[Opening SUPPLIED RECORDS section]

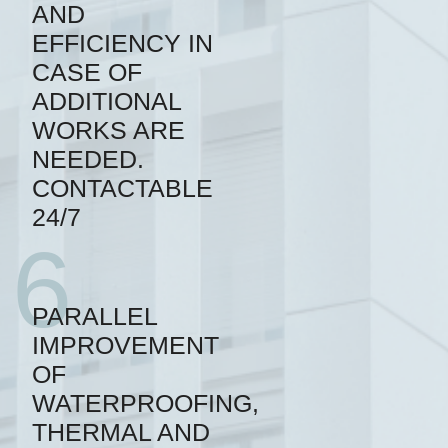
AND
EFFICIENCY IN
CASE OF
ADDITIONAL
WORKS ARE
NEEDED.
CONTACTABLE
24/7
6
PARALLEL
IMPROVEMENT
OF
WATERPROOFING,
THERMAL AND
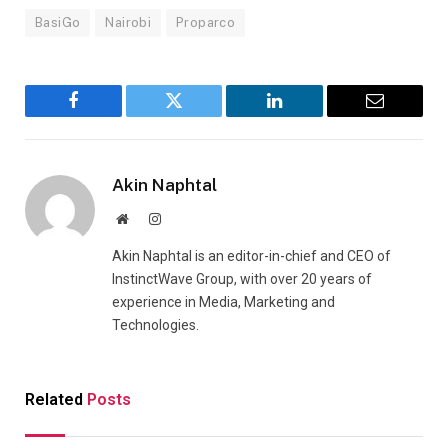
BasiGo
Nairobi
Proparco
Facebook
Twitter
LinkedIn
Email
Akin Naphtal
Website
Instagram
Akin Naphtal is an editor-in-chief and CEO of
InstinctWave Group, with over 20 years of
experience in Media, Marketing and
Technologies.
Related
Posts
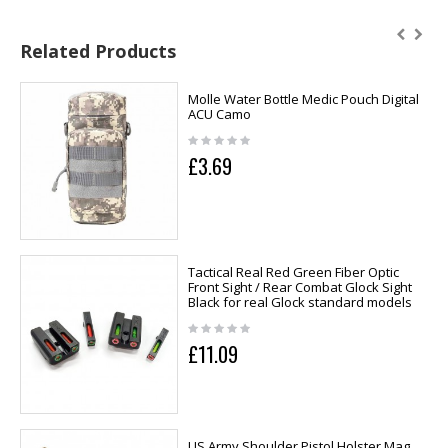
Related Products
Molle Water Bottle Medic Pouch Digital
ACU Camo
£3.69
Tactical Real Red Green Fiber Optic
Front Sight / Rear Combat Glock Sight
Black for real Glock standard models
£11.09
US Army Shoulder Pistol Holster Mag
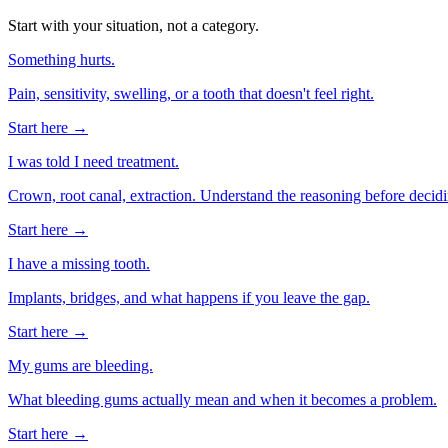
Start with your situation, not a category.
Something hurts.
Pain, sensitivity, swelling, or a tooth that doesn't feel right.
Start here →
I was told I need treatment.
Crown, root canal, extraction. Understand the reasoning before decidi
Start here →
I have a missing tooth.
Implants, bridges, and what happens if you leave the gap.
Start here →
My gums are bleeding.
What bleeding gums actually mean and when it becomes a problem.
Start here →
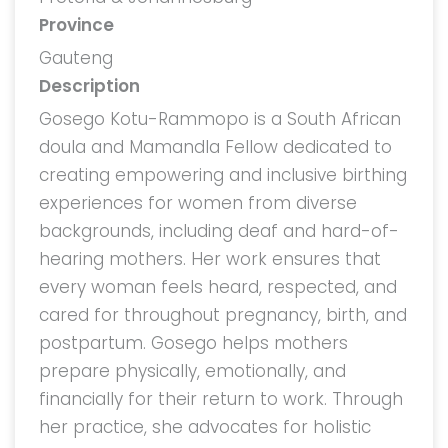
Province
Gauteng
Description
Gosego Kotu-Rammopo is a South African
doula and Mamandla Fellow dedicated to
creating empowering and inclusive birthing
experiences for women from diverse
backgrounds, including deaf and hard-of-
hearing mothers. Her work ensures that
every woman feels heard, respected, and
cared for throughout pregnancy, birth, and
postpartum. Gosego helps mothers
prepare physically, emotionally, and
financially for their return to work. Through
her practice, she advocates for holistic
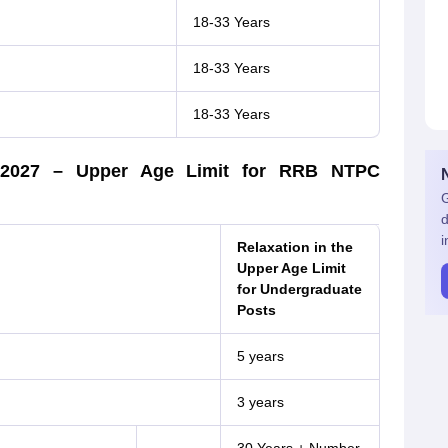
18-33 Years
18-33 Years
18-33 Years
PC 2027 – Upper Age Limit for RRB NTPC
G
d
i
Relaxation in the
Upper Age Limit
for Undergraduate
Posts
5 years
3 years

[Closing SUPPLIED RECORDS section]
[Opening SUPPLIED RECORDS section]

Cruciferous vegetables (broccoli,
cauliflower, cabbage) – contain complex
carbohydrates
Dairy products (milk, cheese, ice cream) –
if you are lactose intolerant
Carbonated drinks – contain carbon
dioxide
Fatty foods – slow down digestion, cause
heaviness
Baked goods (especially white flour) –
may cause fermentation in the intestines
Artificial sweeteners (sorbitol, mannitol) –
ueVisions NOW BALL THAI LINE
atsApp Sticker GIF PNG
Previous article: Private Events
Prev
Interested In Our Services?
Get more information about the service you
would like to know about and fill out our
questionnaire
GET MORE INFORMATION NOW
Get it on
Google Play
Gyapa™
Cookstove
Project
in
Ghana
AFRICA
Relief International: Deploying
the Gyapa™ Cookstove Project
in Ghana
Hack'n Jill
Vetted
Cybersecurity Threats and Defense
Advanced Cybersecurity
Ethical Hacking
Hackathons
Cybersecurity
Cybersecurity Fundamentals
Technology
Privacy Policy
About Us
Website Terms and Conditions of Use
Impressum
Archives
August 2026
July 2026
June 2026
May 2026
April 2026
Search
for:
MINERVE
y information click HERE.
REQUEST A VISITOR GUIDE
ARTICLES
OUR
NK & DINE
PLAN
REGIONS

[Closing SUPPLIED RECORDS section]

(TASK INSTRUCTIONS) Report the lines above that contain "Cybersecurity".

(FINAL ANSWER)
Cybersecurity Threats and Defense
Advanced Cybersecurity
Cybersecurity
Cybersecurity Fundamentals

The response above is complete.